Reply To: Buying Criteria

#1412
Alan Brinton
Participant

I completely agree with you that subjective preference is not the issue here and that “harmonica-like”, “accordion like” are the appropriate and useful descriptors. Although our preferences are subjective, a Suzuki Study-32 really does sound more like a harmonica than a Hammond 44 does.
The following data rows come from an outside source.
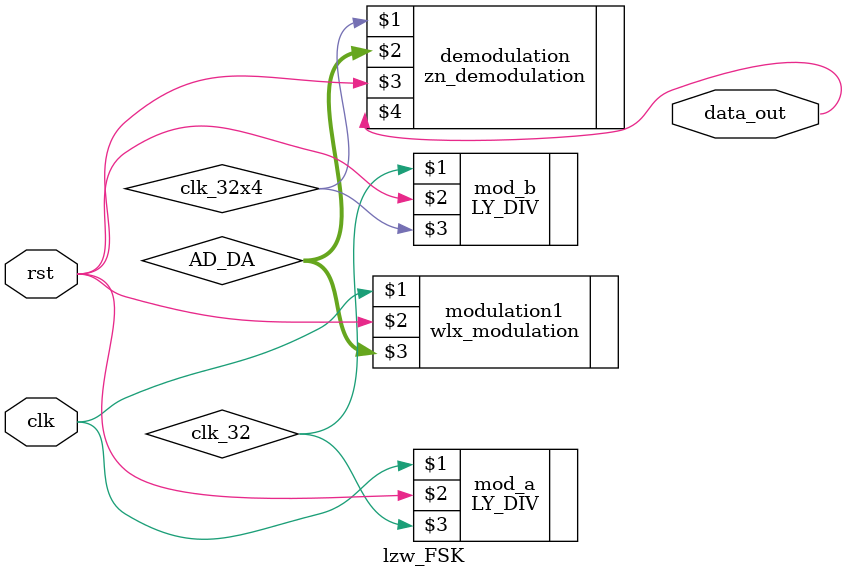
<source format=v>
module lzw_FSK(
	clk,	//输入时钟
	rst,	//输入复位信号
	data_out		//输出解调数据
);
	input clk;	//输入时钟
	input rst;	//输入复位信号
	output data_out;		//输出解调数据

	wire clk_32,clk_32x4;
	
	wire  [7:0] AD_DA;
	LY_DIV#(32)  	  mod_a(clk,rst,clk_32); 
	LY_DIV#(4) 	     mod_b(clk_32,rst,clk_32x4); 
	
	wlx_modulation    modulation1(clk,rst,AD_DA);
	zn_demodulation   demodulation(clk_32x4,AD_DA,rst,data_out);	
endmodule



</source>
Breath Response: I want to get back to this topic, Kevin. It occurs to me that your dissatisfactions about this and mine may actually just be complaints about the laws of physics. This thought changes my feelings about the Suzuki Bass B-24 (which I suspect, Melodica-Me, is very much like the Hammond B-24H). It is, after all, a bass instrument, and the sound waves that it emits are longer than the higher notes that are played on an alto or soprano melodica. The reeds are longer, their vibration requires more wind, and they vibrate more slowly. It may be possible to design a bass melodica so as to require less wind and consequently as easier to play. (I’m not a physicist or an engineer, so I don’t know.) But that could involve serious tonal compromises and result in a sound that is not so rich as what the B-24 produces. What I’ve been trying to do is to play the B-24 as if it were an alto instrument. It’s possible that my dissatisfaction with the soprano Mylodica also has something to do with my trying to play it as if it were an alto. Think of a trumpet player trying to play as usual but on a tuba. Gene Pokorny plays Bach partitas on his tuba, and I love his playing. But he’s doing something really hard. Think of Yo Yo Ma trying to play Paganini caprices on his cello. Maybe he can do this, but imagine him trying to do it on a bass fiddle and complaining that his instrument is not a very responsive bass fiddle.

Now, I complained in another thread about my new Suzuki M-32C responding slowly and being a bit hard to play on the bottom notes. It’s possible that this is because it is a superior instrument relative to my other alto melodicas. In other words, the deficiency may be (probably is) in me as a player rather than in the instrument.